Updated: Dec 19, 2019
One of my favourite mixed media techniques is to print faces or other images onto cheesecloth. I have done this many times and I want to review why this is such an appealing method of adding images to textiles.
Left is a Dover Publications copyright free image of a Geisha. This is the image I used.
When you look for cheesecloth to use for this technique, find the one that is fairly closely woven. There is cheesecloth that is really loosely woven and you may lose most of the image if you try to use this type of cheesecloth.
First I prepared my cheesecloth by cutting a piece to 8 1/2" X 11". Try to cut the weave on the straight grain if you can as it will make a difference to what you can do with the image. I have pre-cut sheets of freezer paper this size, but if you don't have these, simply cut your own piece of freezer paper to fit your printer. Next, iron the cheesecloth onto the freezer paper. This works best if you use a piece of parchment paper over top of the cheesecloth. Print the image onto the paper backed cheesecloth. I use an Epson printer and have a single sheet feed that I use for this type of printing.

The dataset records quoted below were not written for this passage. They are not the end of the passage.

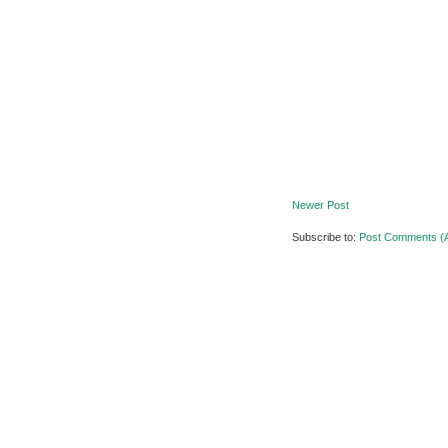
Newer Post
Subscribe to:
Post Comments (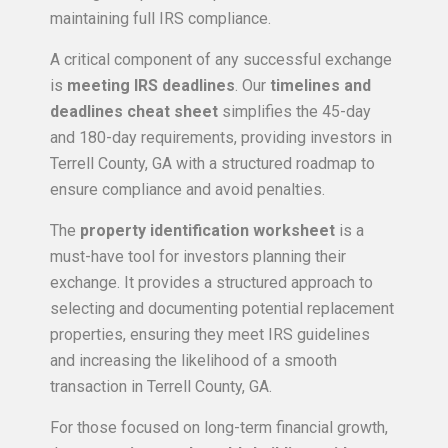
maintaining full IRS compliance.
A critical component of any successful exchange
is
meeting IRS deadlines
. Our
timelines and
deadlines cheat sheet
simplifies the 45-day
and 180-day requirements, providing investors in
Terrell County, GA with a structured roadmap to
ensure compliance and avoid penalties.
The
property identification worksheet
is a
must-have tool for investors planning their
exchange. It provides a structured approach to
selecting and documenting potential replacement
properties, ensuring they meet IRS guidelines
and increasing the likelihood of a smooth
transaction in Terrell County, GA.
For those focused on long-term financial growth,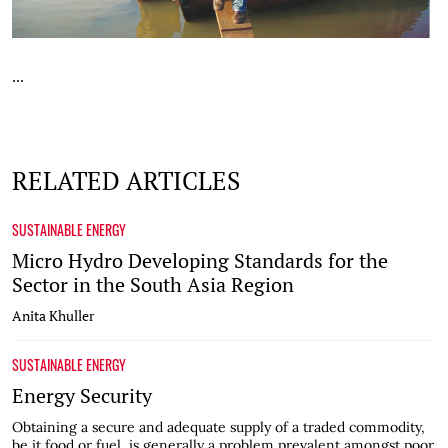
...
RELATED ARTICLES
SUSTAINABLE ENERGY
Micro Hydro Developing Standards for the
Sector in the South Asia Region
Anita Khuller
SUSTAINABLE ENERGY
Energy Security
Obtaining a secure and adequate supply of a traded commodity,
be it food or fuel, is generally a problem prevalent amongst poor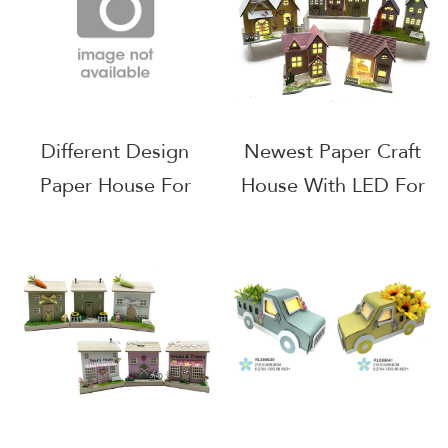
Different Design
Newest Paper Craft
Paper House For
House With LED For
Indoor Home
Easter Decoration
Decoration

Iron the printed image to heat set the print. Then remove the image from the freezer paper and it is ready to use.
I used fusible web to attach this image to fabric. I have also used matte medium for attaching. I frayed the edges before ironing on the fusible web as I wanted the frayed edges to be loose. So, the fusible web piece was cut to cover only the portion I wanted attached to the fabric.
Once the image was adhered to the backing fabric, I added beadwork to the image. This image was then layered onto dyed torn book pages and burlap. Embellishments were added and the piece was attached to wrapped canvas.
Once the image is attached to the fabric, it is more definite an image, and how it looks will depend on the background fabric. In this case, the brown stamped fabric really brought out the yellow and brown tones.
Here is another example of a cheesecloth image. This is an image of Shakespeare. The frayed edges looked too white on this piece, so they were painted with acrylic paint after it was printed and frayed. This image was adhered with matte medium to a mixed media background made with wheat paste and papers on a recycled upholstery sample.
Of course, you can alter the photo before printing onto cheesecloth. The Shakespeare image was changed to brown tones before printing.
I hope you give this technique a try. It really is an interesting way to add images to your artwork.